Но успела только на ноги вскочить: подданные поспешили на выручку своему вожаку. Они вмиг скрутили принцессу, снова швырнули ее на землю и вдобавок уселись ей на ноги и на руки. Энтипи оказалась буквально пригвождена к земле. Но, представьте себе, попыток высвободиться она не оставила! Брыкаясь и извиваясь в цепких руках чудовищ, она принялась взывать ко мне:

— Невпопад! Ты ведь как-никак мой телохранитель! Сделай что-нибудь! Сбрось с меня этих тварей!

Ее заявление привлекло внимание Айлерона.

— Телохрани-и-и-и-и-тель? Ты-ы-ы-ы? — Круглые красные глаза уставились на меня не мигая.

Я прочистил горло.

— Ну-у-у-у! — требовательно прогундосил вожак. Я покосился на принцессу. Теперь даже голова ее была намертво прижата к земле: один из гарпов поставил когтистую ступню прямо ей на лицо. На миг мне даже почудилось, что в глазах девчонки мелькнул страх. Бедняга, все ее надежды рухнули в одно мгновение, словно карточный домик. Еще в начале нынешнего дня она была так горда собой, так уверена, что Тэсит вот-вот ее избавит от нашего общества, она полагала, что мое знакомство с ней продлится совсем недолго и завершится появлением Героя, который увлечет ее под сень лесов, где они будут наслаждаться вечной любовью и безмерным счастьем. И вот теперь вдруг выяснилось, что ничего подобного никогда не произойдет. Несмотря на всю свою браваду, на весь свой гонор, она теперь уподобилась кораблю без якоря, оказавшемуся во власти жестокого шторма. Я же остался единственным, на кого она могла хоть как-то рассчитывать, к чьей помощи могла прибегнуть. Не колеблясь ни минуты, я сказал:

— Она лжет.

— Невпопад! — с укором выдавила из себя Энтипи.
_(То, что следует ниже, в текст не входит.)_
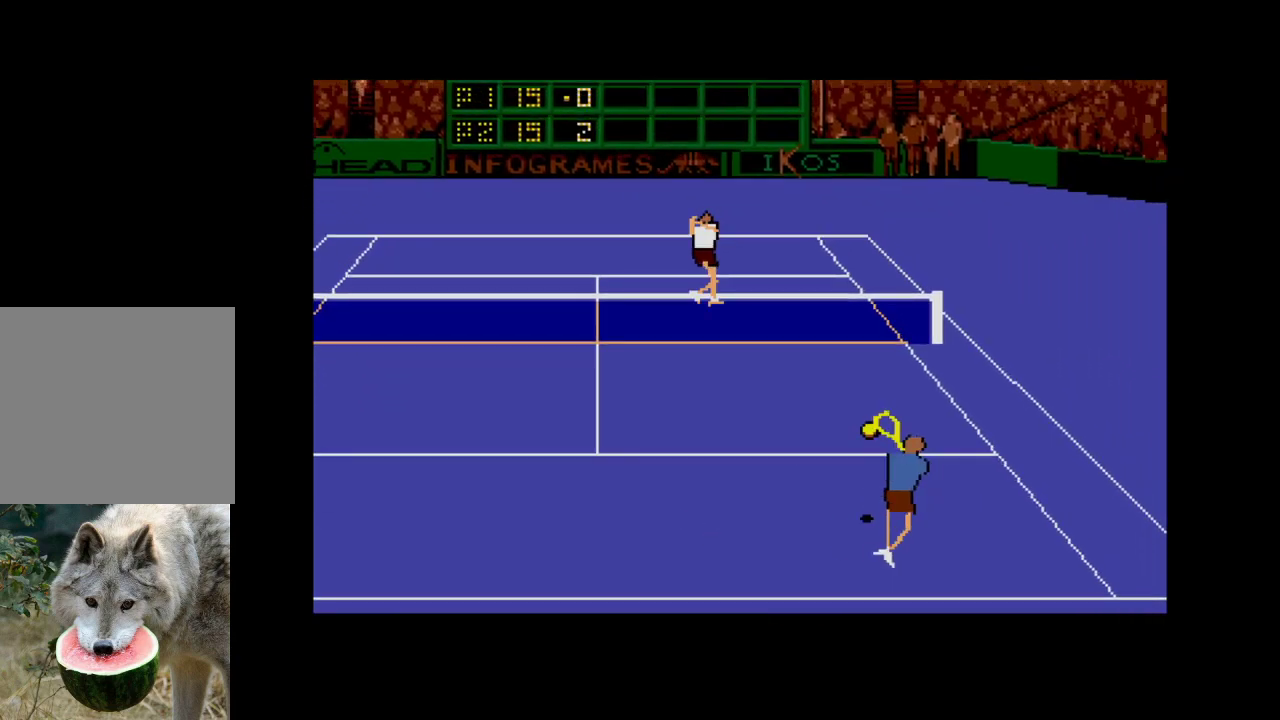
{"buttons": ["A", "DPAD_DOWN", "DPAD_LEFT"], "right_stick": "center", "events": [[350, "DPAD_LEFT", "down"], [367, "A", "down"]]}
Именно выдавила, потому как ступня гарпа буквально впечаталась в ее лицо и говорить ей было чрезвычайно непросто. Голос у нее стал какой-то чужой: хрипловатый и полу задушенный.

— Да я вообще им всем никто, поверьте! — заговорил я торопливо и заискивающе. — Я не рыцарь и… и вообще просто проводник… Да сами поглядите! Нет, вы только посмотрите на эту мою негодную ногу! Видите, да? Я хромой! Калека! Разве калек производят в рыцари, сами подумайте!

— Невпопад!

Теперь только я понял, почему пурпур считается королевским цветом — лицо принцессы приняло именно этот оттенок, красно-фиолетовый, густой и яркий. На нее просто страшно было смотреть, честное слово, и я поспешно отвел глаза.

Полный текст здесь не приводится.